Items from a data source:
********

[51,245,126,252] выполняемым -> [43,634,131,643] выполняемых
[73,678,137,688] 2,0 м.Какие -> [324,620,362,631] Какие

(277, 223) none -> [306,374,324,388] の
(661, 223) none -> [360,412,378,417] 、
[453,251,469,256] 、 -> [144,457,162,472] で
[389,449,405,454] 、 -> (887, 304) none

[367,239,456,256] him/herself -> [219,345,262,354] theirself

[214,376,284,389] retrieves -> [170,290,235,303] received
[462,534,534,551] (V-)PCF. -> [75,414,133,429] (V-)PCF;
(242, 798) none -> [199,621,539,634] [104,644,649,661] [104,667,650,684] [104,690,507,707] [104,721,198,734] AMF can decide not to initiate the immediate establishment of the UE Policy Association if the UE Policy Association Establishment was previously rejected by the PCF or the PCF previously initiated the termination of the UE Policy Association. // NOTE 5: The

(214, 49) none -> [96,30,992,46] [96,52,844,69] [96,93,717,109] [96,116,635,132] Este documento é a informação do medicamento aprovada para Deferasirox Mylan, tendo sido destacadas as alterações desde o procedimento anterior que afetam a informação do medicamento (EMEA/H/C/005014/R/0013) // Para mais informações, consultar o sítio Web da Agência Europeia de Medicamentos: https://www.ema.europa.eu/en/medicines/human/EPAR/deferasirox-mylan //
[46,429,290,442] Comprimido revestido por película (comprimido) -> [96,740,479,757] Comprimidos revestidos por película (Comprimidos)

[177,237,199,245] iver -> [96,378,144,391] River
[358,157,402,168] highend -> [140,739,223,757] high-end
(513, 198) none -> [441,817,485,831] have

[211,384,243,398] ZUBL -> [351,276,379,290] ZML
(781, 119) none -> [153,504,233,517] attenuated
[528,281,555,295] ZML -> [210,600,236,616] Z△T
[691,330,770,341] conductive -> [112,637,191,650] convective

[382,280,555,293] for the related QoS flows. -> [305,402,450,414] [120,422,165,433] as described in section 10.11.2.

********

→ EXERCISE PROMPT:
Copy every record exactly as presented.

→ OUTPUT BELOW:
[51,245,126,252] выполняемым -> [43,634,131,643] выполняемых
[73,678,137,688] 2,0 м.Какие -> [324,620,362,631] Какие

(277, 223) none -> [306,374,324,388] の
(661, 223) none -> [360,412,378,417] 、
[453,251,469,256] 、 -> [144,457,162,472] で
[389,449,405,454] 、 -> (887, 304) none

[367,239,456,256] him/herself -> [219,345,262,354] theirself

[214,376,284,389] retrieves -> [170,290,235,303] received
[462,534,534,551] (V-)PCF. -> [75,414,133,429] (V-)PCF;
(242, 798) none -> [199,621,539,634] [104,644,649,661] [104,667,650,684] [104,690,507,707] [104,721,198,734] AMF can decide not to initiate the immediate establishment of the UE Policy Association if the UE Policy Association Establishment was previously rejected by the PCF or the PCF previously initiated the termination of the UE Policy Association. // NOTE 5: The

(214, 49) none -> [96,30,992,46] [96,52,844,69] [96,93,717,109] [96,116,635,132] Este documento é a informação do medicamento aprovada para Deferasirox Mylan, tendo sido destacadas as alterações desde o procedimento anterior que afetam a informação do medicamento (EMEA/H/C/005014/R/0013) // Para mais informações, consultar o sítio Web da Agência Europeia de Medicamentos: https://www.ema.europa.eu/en/medicines/human/EPAR/deferasirox-mylan //
[46,429,290,442] Comprimido revestido por película (comprimido) -> [96,740,479,757] Comprimidos revestidos por película (Comprimidos)

[177,237,199,245] iver -> [96,378,144,391] River
[358,157,402,168] highend -> [140,739,223,757] high-end
(513, 198) none -> [441,817,485,831] have

[211,384,243,398] ZUBL -> [351,276,379,290] ZML
(781, 119) none -> [153,504,233,517] attenuated
[528,281,555,295] ZML -> [210,600,236,616] Z△T
[691,330,770,341] conductive -> [112,637,191,650] convective

[382,280,555,293] for the related QoS flows. -> [305,402,450,414] [120,422,165,433] as described in section 10.11.2.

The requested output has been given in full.